## INSTRUÇÃO DE TRABALHO
Troque "levantamento" por "estudo" no trecho do texto sobre a pesquisa eleitoral e transcreva-o, começando em "A poucos dias" e seguindo até "eleitorado mais fiel.".

## TEXTO EM ESTUDO
+ + + + +
A poucos dias do segundo turno, um levantamento do Ipec, divulgado na segunda-feira, 10, destacou que 94% dos brasileiros já decidiram o voto para presidente da República. Nesse sentido, a pesquisa apontou que apenas 6% dos eleitores podem mudar de opinião de cada lado da disputa. Os pesquisadores buscaram saber a porcentagem definitiva de eleitores de cada candidato que não irão mudar de jeito nenhum de opinião. Entre os eleitores do ex-presidente Luiz Inácio Lula da Silva (PT), 93% dizem que já se decidiram, porém, outros 7% afirmam que podem mudar e 1% disse que não sabe ou não respondeu. Já no caso dos eleitores de Jair Bolsonaro (PL), 95% dizem que a decisão é definitiva, sendo assim, apenas 5% disseram que ainda podem mudar. Isto é, na corrida eleitoral, o presidente conta com um eleitorado mais fiel.
+ + + + +
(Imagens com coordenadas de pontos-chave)
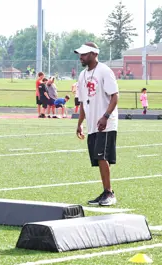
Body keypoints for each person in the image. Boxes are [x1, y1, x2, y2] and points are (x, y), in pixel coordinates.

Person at [75, 42, 119, 206]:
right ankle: (105, 191)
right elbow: (82, 103)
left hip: (106, 123)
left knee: (102, 156)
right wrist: (80, 123)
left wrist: (106, 116)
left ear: (94, 54)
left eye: (84, 54)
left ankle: (109, 193)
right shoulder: (82, 75)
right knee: (97, 159)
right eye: (80, 54)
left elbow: (115, 96)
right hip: (92, 123)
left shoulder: (104, 71)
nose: (81, 57)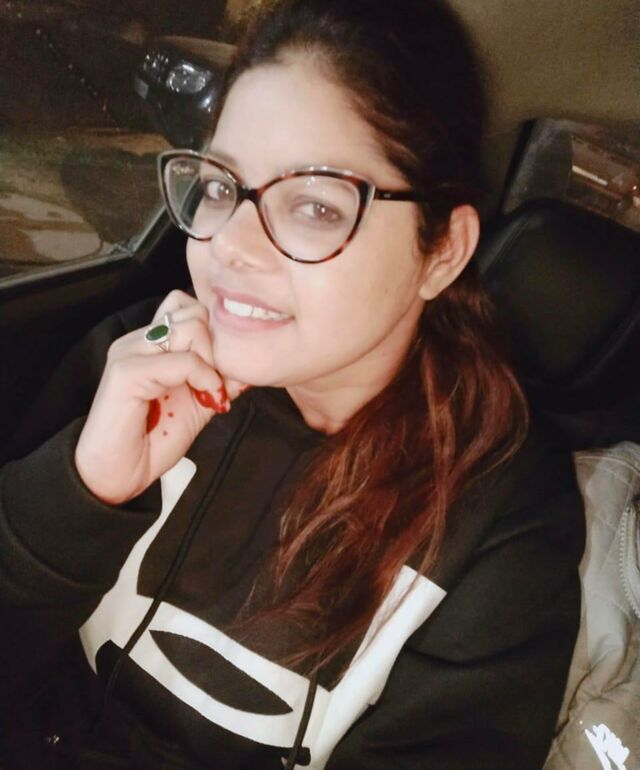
+ + + + +
## RESPOSTA ESCRITA
A poucos dias do segundo turno, um estudo do Ipec, divulgado na segunda-feira, 10, destacou que 94% dos brasileiros já decidiram o voto para presidente da República. Nesse sentido, a pesquisa apontou que apenas 6% dos eleitores podem mudar de opinião de cada lado da disputa. Os pesquisadores buscaram saber a porcentagem definitiva de eleitores de cada candidato que não irão mudar de jeito nenhum de opinião. Entre os eleitores do ex-presidente Luiz Inácio Lula da Silva (PT), 93% dizem que já se decidiram, porém, outros 7% afirmam que podem mudar e 1% disse que não sabe ou não respondeu. Já no caso dos eleitores de Jair Bolsonaro (PL), 95% dizem que a decisão é definitiva, sendo assim, apenas 5% disseram que ainda podem mudar. Isto é, na corrida eleitoral, o presidente conta com um eleitorado mais fiel.